The verdict, read by presiding judge Markus Födisch after a trial that began in December 2022, ends the prosecution phase of what has become the most consequential corporate-fraud case in modern German history.

Asia, escrow, and a missing €1.9 billion

At the heart of the case was the discovery in June 2020 that €1.9 billion supposedly held in trust accounts at two Philippine banks did not, in fact, exist. The funds were claimed to represent the proceeds of Wirecard’s “third-party acquiring” business in Asia, in which third-party processors purportedly handled transactions on Wirecard’s behalf in jurisdictions where the German company itself was not licensed.

The Munich prosecution accepted what had been the central thesis of short-sellers and Financial Times reporters for years: that the third-party acquiring business was largely fictitious, and that the “missing” €1.9 billion had never existed in the first place. Braun’s defence, that the funds had genuinely existed but had been siphoned off by his former colleague Jan Marsalek, was rejected on the basis of internal documents, witness testimony and the absence of any corroborating bank records.

Marsalek still at large

Jan Marsalek, Wirecard’s former chief operating officer, fled Germany shortly before the company’s collapse and has remained at large. Multiple investigations, including by the Bellingcat collective and German federal prosecutors, have placed him in Moscow under the protection of Russian intelligence. He was indicted in absentia in Germany in 2024 and faces separate espionage allegations.

The Munich court relied on Marsalek-linked emails and Telegram messages recovered from co-defendants, who received reduced sentences in exchange for cooperation.

BaFin and the auditor

The Wirecard collapse triggered the most far-reaching shake-up of German financial supervision in two decades.
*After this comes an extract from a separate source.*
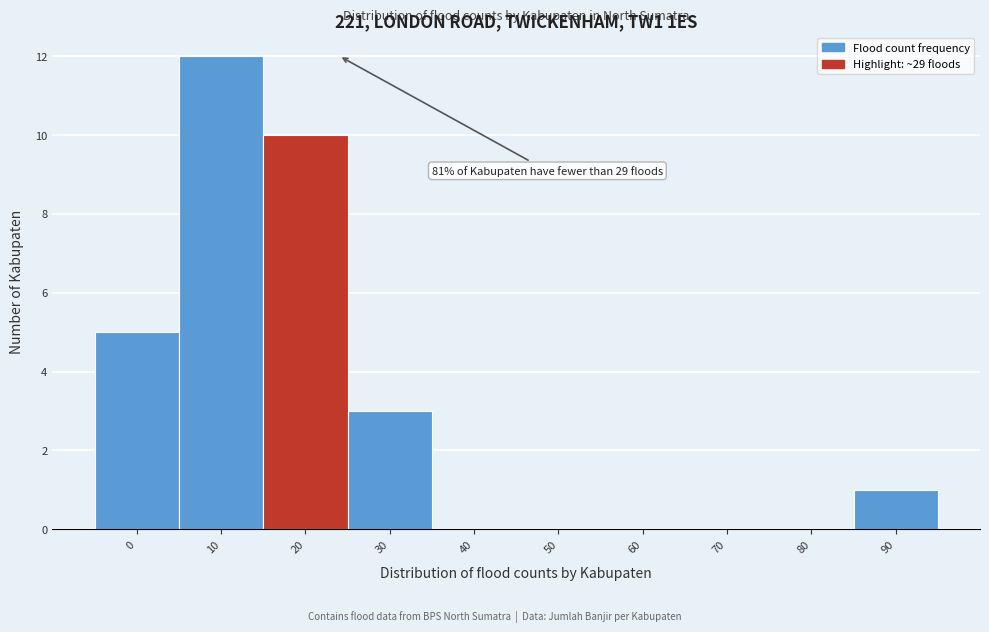

Reading left to right, list all the values displayed in this chart.

0=5	10=12	20=10	30=3	40=0	50=0	60=0	70=0	80=0	90=1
BaFin, the financial regulator, was restructured, its chief Felix Hufeld replaced, and direct supervisory responsibility for so-called “capital-market-oriented” companies expanded. Auditor EY, which had signed off on Wirecard’s accounts for a decade, faces multiple civil suits totalling more than €1.5 billion and a regulatory investigation that has barred it from auditing newly-listed German issuers until 2026.

The Braun verdict closes one chapter, but the asset-recovery and civil-liability phase of the Wirecard story is expected to run for years to come.